_TASK STATEMENT:_ In the records below, the line with "image of human" opens the range and the line with "histopathology image exhibits" closes it; print that range exactly and nothing else.

Top of AVAILABLE DATA

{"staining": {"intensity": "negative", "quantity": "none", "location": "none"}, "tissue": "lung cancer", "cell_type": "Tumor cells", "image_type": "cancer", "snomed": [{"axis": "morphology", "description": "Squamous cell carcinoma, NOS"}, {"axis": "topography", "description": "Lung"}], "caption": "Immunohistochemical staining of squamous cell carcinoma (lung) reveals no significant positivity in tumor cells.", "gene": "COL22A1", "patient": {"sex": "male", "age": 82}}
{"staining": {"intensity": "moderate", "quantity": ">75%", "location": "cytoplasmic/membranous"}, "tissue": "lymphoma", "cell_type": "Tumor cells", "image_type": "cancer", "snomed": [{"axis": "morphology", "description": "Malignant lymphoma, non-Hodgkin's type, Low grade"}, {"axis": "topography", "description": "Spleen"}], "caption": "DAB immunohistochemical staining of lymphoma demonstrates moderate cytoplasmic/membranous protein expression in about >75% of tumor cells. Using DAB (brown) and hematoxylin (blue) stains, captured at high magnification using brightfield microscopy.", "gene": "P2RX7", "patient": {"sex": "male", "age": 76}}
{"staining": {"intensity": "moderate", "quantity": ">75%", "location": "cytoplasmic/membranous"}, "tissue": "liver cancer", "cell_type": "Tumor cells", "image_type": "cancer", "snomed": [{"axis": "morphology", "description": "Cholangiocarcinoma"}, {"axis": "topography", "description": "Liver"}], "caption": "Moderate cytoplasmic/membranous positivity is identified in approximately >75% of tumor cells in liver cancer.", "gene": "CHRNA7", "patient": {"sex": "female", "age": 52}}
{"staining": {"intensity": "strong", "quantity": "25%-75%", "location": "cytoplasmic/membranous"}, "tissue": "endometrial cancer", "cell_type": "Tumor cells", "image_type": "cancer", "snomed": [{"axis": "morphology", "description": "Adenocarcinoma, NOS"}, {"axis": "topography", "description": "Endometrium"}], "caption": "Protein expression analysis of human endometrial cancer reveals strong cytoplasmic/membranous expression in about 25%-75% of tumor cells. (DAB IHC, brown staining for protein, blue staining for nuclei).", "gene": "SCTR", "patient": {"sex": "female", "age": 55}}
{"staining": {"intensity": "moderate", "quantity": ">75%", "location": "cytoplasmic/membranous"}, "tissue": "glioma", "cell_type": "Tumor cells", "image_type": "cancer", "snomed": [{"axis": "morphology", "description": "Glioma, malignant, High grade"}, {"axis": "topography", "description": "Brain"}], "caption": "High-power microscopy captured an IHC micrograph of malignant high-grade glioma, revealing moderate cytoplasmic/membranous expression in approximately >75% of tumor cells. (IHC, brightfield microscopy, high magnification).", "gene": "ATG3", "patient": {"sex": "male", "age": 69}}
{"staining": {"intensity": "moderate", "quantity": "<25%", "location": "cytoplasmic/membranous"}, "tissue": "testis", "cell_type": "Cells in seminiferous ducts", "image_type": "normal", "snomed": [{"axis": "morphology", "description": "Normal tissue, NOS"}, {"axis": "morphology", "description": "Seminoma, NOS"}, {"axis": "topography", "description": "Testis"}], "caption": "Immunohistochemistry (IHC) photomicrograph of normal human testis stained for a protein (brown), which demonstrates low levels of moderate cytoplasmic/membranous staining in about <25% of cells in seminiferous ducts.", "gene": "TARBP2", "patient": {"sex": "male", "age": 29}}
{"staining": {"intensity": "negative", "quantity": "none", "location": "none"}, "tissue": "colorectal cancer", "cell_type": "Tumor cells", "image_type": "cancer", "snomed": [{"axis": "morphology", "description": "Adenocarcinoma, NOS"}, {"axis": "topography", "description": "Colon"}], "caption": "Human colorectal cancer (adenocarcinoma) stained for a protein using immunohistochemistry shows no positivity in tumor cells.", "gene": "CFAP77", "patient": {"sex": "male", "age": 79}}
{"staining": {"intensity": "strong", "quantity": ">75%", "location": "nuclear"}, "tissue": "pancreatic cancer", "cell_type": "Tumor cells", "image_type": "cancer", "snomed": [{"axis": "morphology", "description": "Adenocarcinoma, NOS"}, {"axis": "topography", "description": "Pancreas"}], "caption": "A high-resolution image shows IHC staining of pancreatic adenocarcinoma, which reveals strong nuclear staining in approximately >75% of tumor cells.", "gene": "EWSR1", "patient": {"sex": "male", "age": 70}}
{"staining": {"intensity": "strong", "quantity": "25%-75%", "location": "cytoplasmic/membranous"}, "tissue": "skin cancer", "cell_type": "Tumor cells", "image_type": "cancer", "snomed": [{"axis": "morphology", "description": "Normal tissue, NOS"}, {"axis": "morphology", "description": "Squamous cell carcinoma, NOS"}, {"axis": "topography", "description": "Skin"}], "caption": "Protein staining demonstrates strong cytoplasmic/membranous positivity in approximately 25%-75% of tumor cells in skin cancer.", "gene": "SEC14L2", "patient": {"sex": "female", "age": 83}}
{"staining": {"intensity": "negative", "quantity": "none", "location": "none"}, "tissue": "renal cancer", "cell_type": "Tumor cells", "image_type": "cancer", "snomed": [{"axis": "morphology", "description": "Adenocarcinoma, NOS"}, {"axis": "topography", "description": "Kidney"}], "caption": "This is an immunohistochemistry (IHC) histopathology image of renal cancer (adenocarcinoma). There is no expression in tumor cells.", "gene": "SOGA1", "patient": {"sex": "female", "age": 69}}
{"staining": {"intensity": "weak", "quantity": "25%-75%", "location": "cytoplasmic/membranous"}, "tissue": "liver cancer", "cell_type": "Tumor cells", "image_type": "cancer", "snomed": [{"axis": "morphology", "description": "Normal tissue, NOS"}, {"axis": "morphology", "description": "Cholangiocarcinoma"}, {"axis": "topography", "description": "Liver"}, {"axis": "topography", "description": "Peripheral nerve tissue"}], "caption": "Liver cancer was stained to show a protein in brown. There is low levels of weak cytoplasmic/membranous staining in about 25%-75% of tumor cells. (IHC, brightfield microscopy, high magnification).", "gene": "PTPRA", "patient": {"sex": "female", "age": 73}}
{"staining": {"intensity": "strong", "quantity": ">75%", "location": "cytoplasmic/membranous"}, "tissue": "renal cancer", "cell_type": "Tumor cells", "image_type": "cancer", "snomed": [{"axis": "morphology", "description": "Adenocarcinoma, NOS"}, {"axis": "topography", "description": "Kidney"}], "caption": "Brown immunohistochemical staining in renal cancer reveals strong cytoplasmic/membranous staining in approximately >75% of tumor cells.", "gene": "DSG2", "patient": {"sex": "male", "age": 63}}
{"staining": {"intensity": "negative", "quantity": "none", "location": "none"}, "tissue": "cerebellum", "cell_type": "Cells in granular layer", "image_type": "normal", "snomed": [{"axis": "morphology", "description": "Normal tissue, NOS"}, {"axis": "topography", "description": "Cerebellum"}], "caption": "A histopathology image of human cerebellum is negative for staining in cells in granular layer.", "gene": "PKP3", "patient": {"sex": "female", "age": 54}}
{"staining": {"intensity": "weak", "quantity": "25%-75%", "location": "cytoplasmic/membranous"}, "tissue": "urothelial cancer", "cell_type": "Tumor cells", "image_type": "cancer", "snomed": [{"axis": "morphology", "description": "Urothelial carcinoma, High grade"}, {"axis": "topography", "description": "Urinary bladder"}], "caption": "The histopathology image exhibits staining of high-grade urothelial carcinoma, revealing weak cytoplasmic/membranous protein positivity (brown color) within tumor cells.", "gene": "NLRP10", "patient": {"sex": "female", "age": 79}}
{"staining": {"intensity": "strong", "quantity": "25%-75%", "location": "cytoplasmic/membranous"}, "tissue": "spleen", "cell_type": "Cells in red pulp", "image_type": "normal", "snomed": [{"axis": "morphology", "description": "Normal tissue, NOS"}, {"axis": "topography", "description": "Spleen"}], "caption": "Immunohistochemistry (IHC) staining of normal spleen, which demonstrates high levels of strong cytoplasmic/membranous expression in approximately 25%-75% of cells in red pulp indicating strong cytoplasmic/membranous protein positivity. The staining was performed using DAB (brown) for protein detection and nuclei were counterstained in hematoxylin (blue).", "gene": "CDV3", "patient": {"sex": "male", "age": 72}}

Bottom of AVAILABLE DATA

_RESULT FOR THIS EXERCISE:_
{"staining": {"intensity": "negative", "quantity": "none", "location": "none"}, "tissue": "cerebellum", "cell_type": "Cells in granular layer", "image_type": "normal", "snomed": [{"axis": "morphology", "description": "Normal tissue, NOS"}, {"axis": "topography", "description": "Cerebellum"}], "caption": "A histopathology image of human cerebellum is negative for staining in cells in granular layer.", "gene": "PKP3", "patient": {"sex": "female", "age": 54}}
{"staining": {"intensity": "weak", "quantity": "25%-75%", "location": "cytoplasmic/membranous"}, "tissue": "urothelial cancer", "cell_type": "Tumor cells", "image_type": "cancer", "snomed": [{"axis": "morphology", "description": "Urothelial carcinoma, High grade"}, {"axis": "topography", "description": "Urinary bladder"}], "caption": "The histopathology image exhibits staining of high-grade urothelial carcinoma, revealing weak cytoplasmic/membranous protein positivity (brown color) within tumor cells.", "gene": "NLRP10", "patient": {"sex": "female", "age": 79}}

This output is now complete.